**TEXTO EM ESTUDO**:
BENEFÍCIOS DEFERIDOS ANTERIORMENTE À CONSTITUIÇÃO DE 1988
A jurisprudência deste Regional é assente no sentido de que a decisão do STF no RE n. 564.354 é aplicável também aos benefícios concedidos anteriormente à vigência da CF/88 (Apelação Cível nº 5018812-80.2015.4.04.7000/PR, Rel. Des. Federal Rogério Favreto, julgada em 13-09-2016; Apelação Cível nº 5011491-58.2015.4.04.7205/SC, Rel. Des. Federal João Batista Pinto Silveira, julgada em 17-08-2016, e Apelação Cível nº 5075077-30.2014.4.04.7100/RS, Rel. Des. Federal Salise Monteiro Sanchotene, julgada em 27-07-2016)
Tal entendimento vem respaldado por decisões do próprio STF (RE n.1004657/PR, Rel. Min. DIAS TOFFOLI, julgado em 24-10-2016, e RE n. 998396, Rel. Min. ROSA WEBER, DJe 29-03-2017). Destaco a ementa do RE n. 959061 AgR, Rel. Min. Edson Fachin, 1ª Turma, DJe 17-10-2016:
AGRAVO REGIMENTAL EM RECURSO EXTRAORDINÁRIO. PREVIDENCIÁRIO. RGPS. REVISÃO DE BENEFÍCIO. TEMA 76 DA REPERCUSSÃO GERAL. BENEFÍCIO CONCEDIDO ANTES DA CONSTITUIÇÃO FEDERAL. IRRELEVÂNCIA.
1. Verifico que a tese do apelo extremo se conforma adequadamente com o que restou julgado no RE-RG 564.354, Rel. Min. Cármen Lúcia, DJe 15.02.2011, não havendo que se falar em limites temporais relacionados à data de início do benefício.

**TAREFA 1**: No texto em estudo, quem foi o relator do RE n. 959061 AgR?
**TAREFA 2**: Segundo o texto em estudo, por que a decisão do STF no RE n. 564.354 vale também para benefícios concedidos antes da Constituição de 1988?
Os dados abaixo não têm nenhuma relação com o texto.

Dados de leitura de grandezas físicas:
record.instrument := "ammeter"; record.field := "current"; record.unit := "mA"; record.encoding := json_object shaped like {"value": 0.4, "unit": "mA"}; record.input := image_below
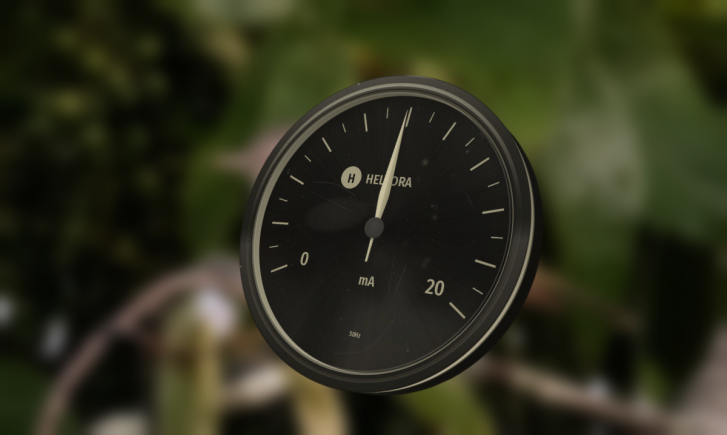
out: {"value": 10, "unit": "mA"}
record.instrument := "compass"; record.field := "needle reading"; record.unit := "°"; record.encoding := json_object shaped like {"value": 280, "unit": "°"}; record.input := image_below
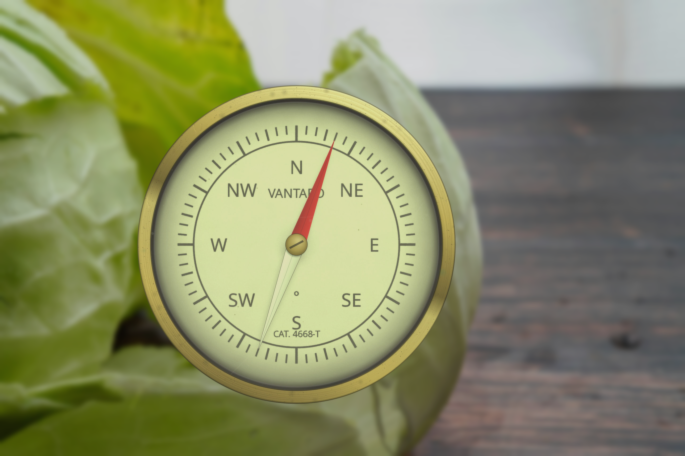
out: {"value": 20, "unit": "°"}
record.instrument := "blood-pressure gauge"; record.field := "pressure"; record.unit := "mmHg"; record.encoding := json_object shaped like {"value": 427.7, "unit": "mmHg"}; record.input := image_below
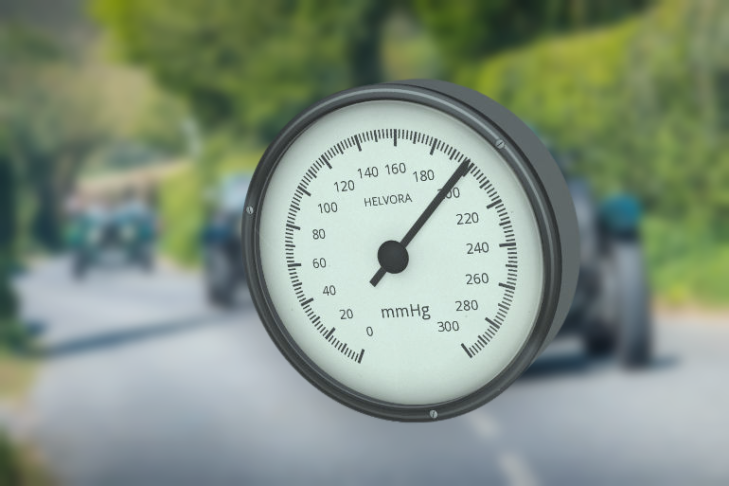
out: {"value": 198, "unit": "mmHg"}
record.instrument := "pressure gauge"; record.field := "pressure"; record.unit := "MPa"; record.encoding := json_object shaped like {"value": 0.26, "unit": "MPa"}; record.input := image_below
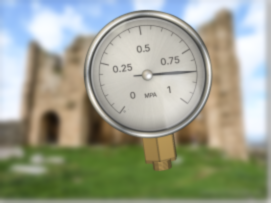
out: {"value": 0.85, "unit": "MPa"}
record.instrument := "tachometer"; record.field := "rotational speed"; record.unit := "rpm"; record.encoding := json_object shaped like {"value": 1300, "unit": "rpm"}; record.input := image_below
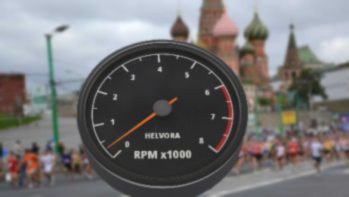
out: {"value": 250, "unit": "rpm"}
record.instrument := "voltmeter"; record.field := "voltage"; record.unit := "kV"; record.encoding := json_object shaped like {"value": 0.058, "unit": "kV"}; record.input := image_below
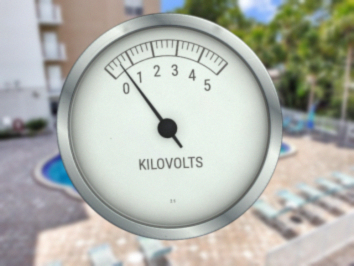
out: {"value": 0.6, "unit": "kV"}
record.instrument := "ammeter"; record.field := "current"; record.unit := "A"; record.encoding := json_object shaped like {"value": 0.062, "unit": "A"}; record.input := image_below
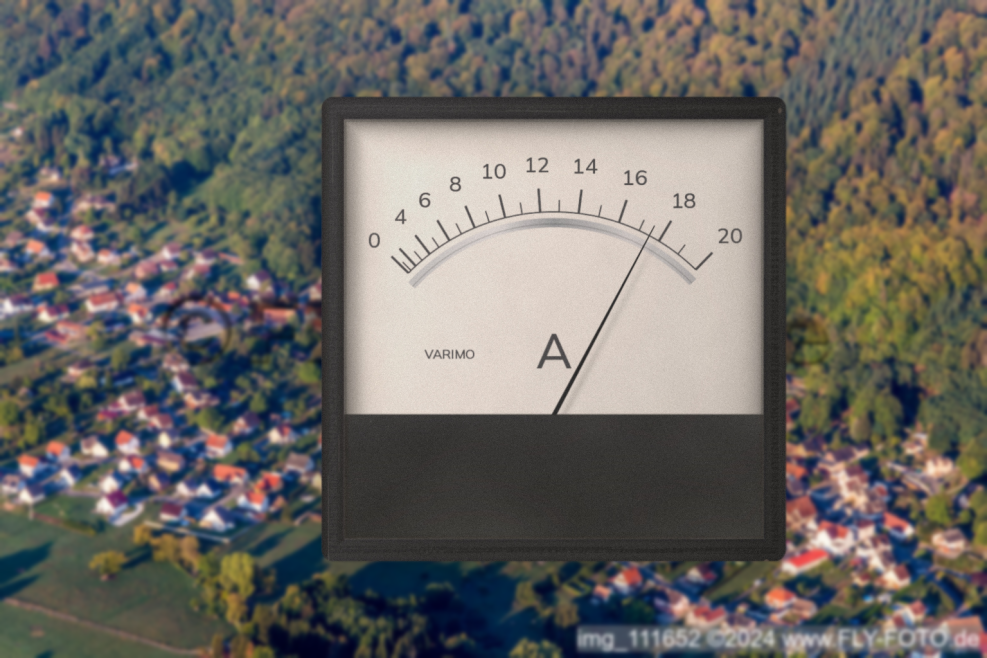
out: {"value": 17.5, "unit": "A"}
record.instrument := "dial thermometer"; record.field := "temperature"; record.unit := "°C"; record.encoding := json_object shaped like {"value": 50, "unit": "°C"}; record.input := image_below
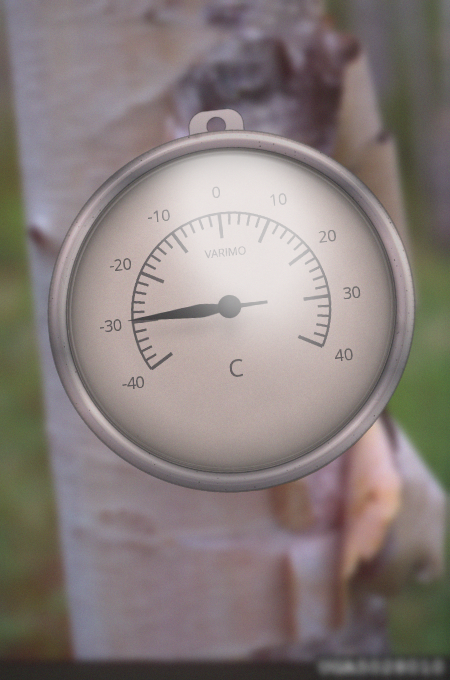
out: {"value": -30, "unit": "°C"}
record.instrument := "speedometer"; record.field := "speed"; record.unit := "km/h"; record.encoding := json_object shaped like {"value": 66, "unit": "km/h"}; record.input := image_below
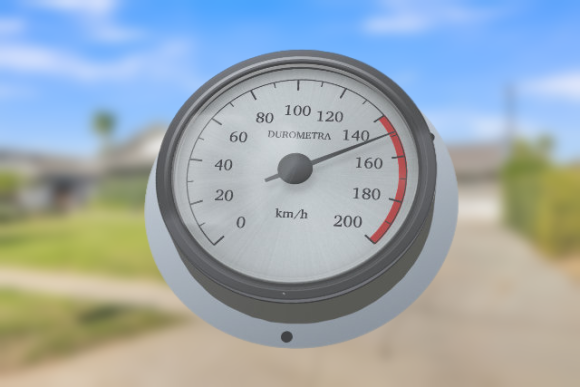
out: {"value": 150, "unit": "km/h"}
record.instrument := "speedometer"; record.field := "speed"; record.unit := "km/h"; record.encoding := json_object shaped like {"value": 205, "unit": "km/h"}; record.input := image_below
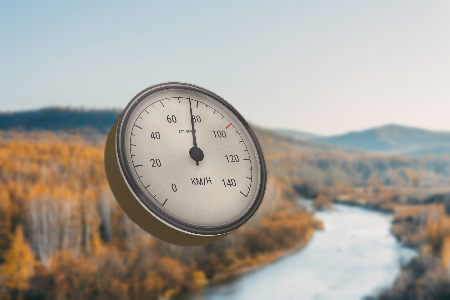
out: {"value": 75, "unit": "km/h"}
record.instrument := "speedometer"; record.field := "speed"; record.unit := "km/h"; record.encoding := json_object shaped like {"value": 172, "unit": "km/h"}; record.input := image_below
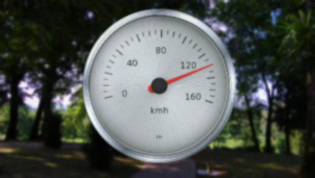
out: {"value": 130, "unit": "km/h"}
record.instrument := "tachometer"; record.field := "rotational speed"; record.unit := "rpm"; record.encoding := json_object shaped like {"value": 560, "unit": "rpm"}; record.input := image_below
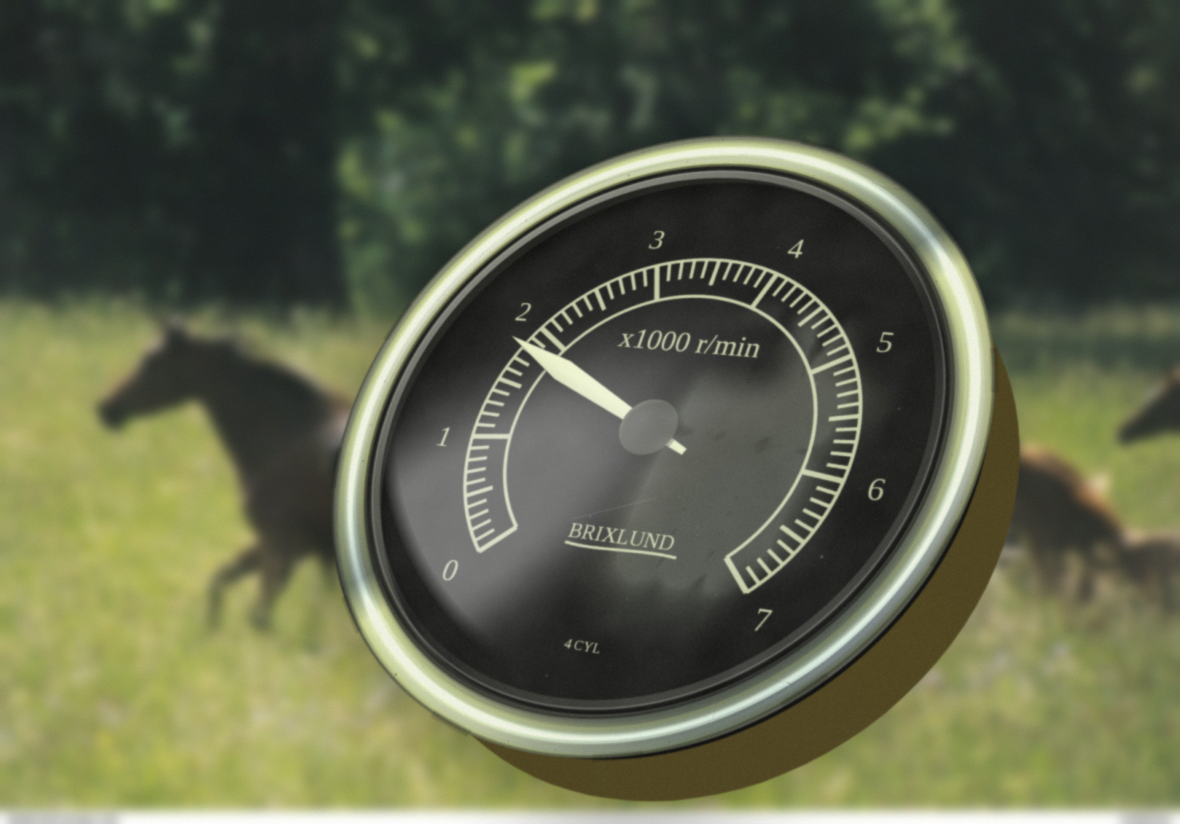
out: {"value": 1800, "unit": "rpm"}
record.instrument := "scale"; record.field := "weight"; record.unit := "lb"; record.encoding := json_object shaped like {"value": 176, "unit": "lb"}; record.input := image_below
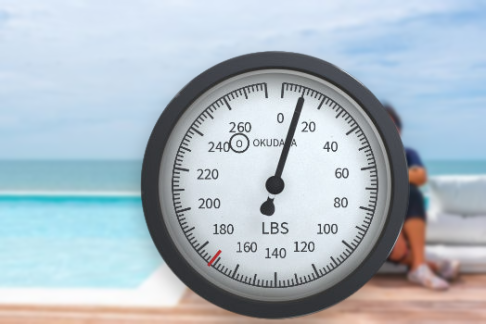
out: {"value": 10, "unit": "lb"}
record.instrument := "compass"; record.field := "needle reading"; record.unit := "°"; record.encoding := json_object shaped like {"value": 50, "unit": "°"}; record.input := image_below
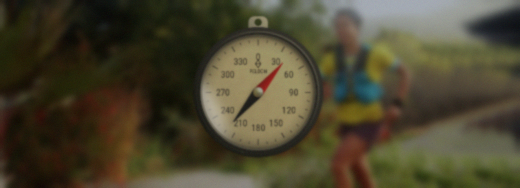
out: {"value": 40, "unit": "°"}
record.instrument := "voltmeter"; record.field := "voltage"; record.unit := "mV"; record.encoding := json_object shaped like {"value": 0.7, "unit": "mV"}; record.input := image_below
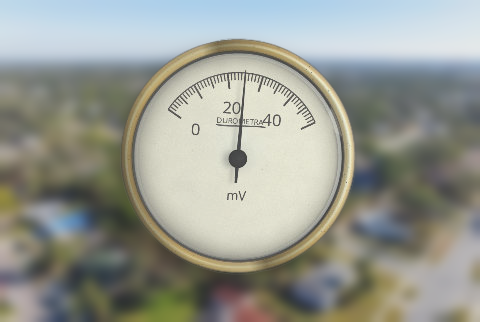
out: {"value": 25, "unit": "mV"}
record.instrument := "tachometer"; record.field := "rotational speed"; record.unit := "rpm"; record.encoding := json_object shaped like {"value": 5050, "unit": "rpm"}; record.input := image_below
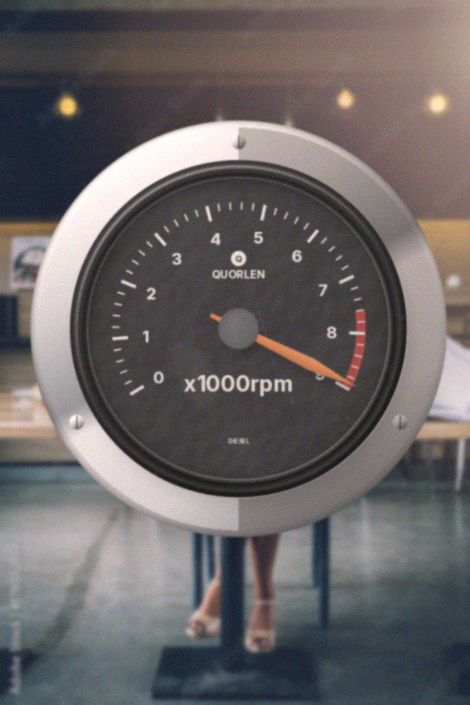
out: {"value": 8900, "unit": "rpm"}
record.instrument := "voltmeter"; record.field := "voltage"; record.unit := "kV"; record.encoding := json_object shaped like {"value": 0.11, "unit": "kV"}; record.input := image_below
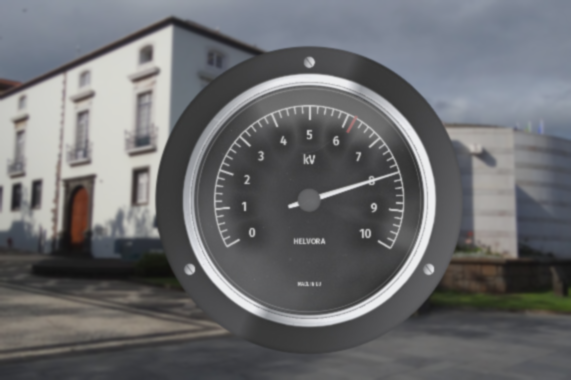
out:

**RESPOSTA ESCRITA 1**: O Min. Edson Fachin.

**RESPOSTA ESCRITA 2**: A ementa do RE n. 959061 AgR, citada no texto, diz que no que foi julgado no RE-RG 564.354 não há limites de tempo ligados à data de início do benefício. Além disso, o texto diz que esse entendimento do Regional é apoiado por decisões do próprio STF.